In summary, we proposed a beta-VAE that can reconstruct 3D lung CT patches with lesions with high quality. We also demonstrated that our model could extract meaningful features unsupervised by visualizing the embeddings and testing their correlations with the lesion sizes. In addition, we showed that the beta-VAE can artificially “control” lesion sizes, which opens possibilities for modeling lung tumor growth and for generating synthetic data. Finally, we show that, using the embeddings, we can build predictive models for several clinical labels, with the performance non-inferior to radiomics models and CNNs. For future work, we will continue to explore VAEs and their applications as information extractors in medical imaging. Potential future directions include the use of perceptual loss and discrete latent spaces, as well as extending the models to other image modalities such as MRI.

Limitations of the study

Our study has limitation that warrant further discussion. Our method relies on the centroid of the tumor to extract the 3D patch, which introduces a level of supervision. However, it is important to note that annotating the centroid is less labor intensive than full pixel-level annotation. Future studies could explore the use of more advanced unsupervised methods to eliminate the need for centroid annotation.

STAR★Methods

Key resources table

REAGENT or RESOURCE	SOURCE	IDENTIFIER
Deposited data
LIDC-IDRI Dataset	https://wiki.cancerimagingarchive.net/pages/viewpage.action?pageId=70224216	https://doi.org/10.1118/1.3528204
LNDb Dataset	https://zenodo.org/record/6613713	https://doi.org/10.5281/zenodo.6613713
Stanford Radiogenomics Dataset	https://www.cancerimagingarchive.net/collection/nsclc-radiogenomics/	https://doi.org/10.7937/K9/TCIA.2017.7hs46erv
Software and algorithms
Python version 3.8	Python Software Foundation	https://www.python.org
3D Variational Auto-Encoder code	https://github.com/gevaertlab/Variational-Auto-Encoder	https://doi.org/10.5281/zenodo.10393113

Resource availability

Lead contact

Further information and requests for resources and reagents should be directed to and will be fulfilled by the lead contact, Yiheng Li (yyhhli@stanford.edu).

Materials availability

This study did not generate new unique reagents.

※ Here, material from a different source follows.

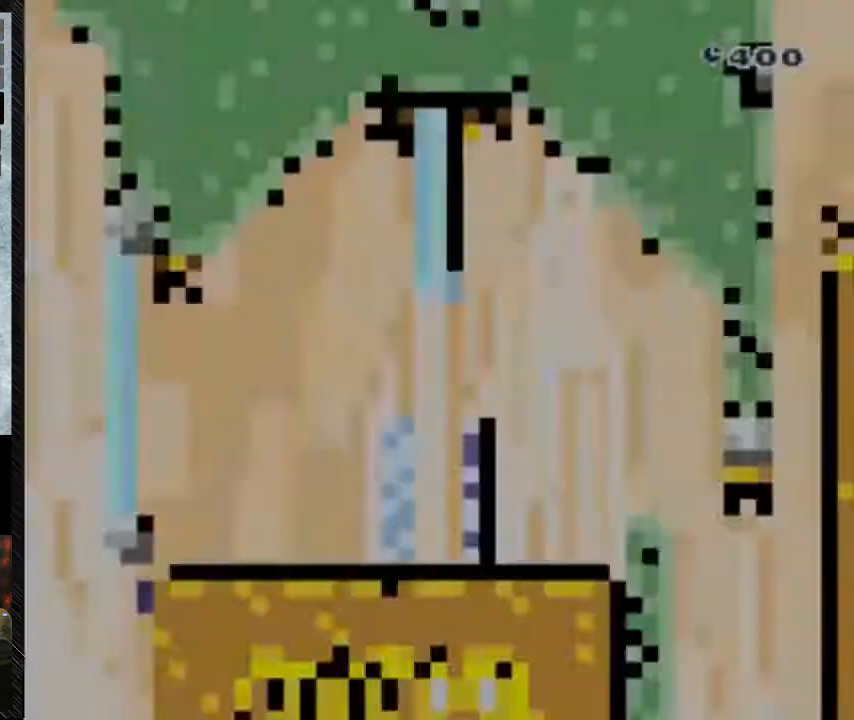
{"buttons": ["Y", "DPAD_RIGHT"], "events": []}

Data and code availability

• •This paper analyzes existing, publicly available data. These accession numbers for the datasets are listed in the key resources table. They are the LIDC-IDRI Dataset (https://wiki.cancerimagingarchive.net/pages/viewpage.action?pageId=1966254) the The Lung Nodule Database (LNDb) Dataset: (https://zenodo.org/record/6613714#.ZELPCezMI-Q), and the Stanford Radiogenomics Dataset: (https://www.nature.com/articles/sdata2018202#Abs1)
• •All original code developed for this study, including scripts for data processing, model training, evaluation, and any other computational analyses, have been deposited at this GitHub repo (https://github.com/gevaertlab/Variational-Auto-Encoder) and is publicly available as of the date of publication. DOIs are listed in the key resources table.
• •Any additional information required to reanalyze the data reported in this paper is available from the lead contact upon request.

Method details

Datasets

The study utilized the LIDC-IDRI dataset (The Lung Image Database Consortium image collection, LIDC).¹⁴ The dataset consists of diagnostic and lung cancer screening thoracic computed tomography (CT) scans with marked-up annotated lesions, with a total of 557 patients and 2129 different lesions. The annotations include lesion centroid coordinates, volume size, malignancy, subtlety, texture, and spiculation. Note that the annotations are subjective judgments by radiologists. The dataset is randomly split, at the patient level, into training, validation, and testing sets (445, 56, 56), with a ratio of 8:1:1.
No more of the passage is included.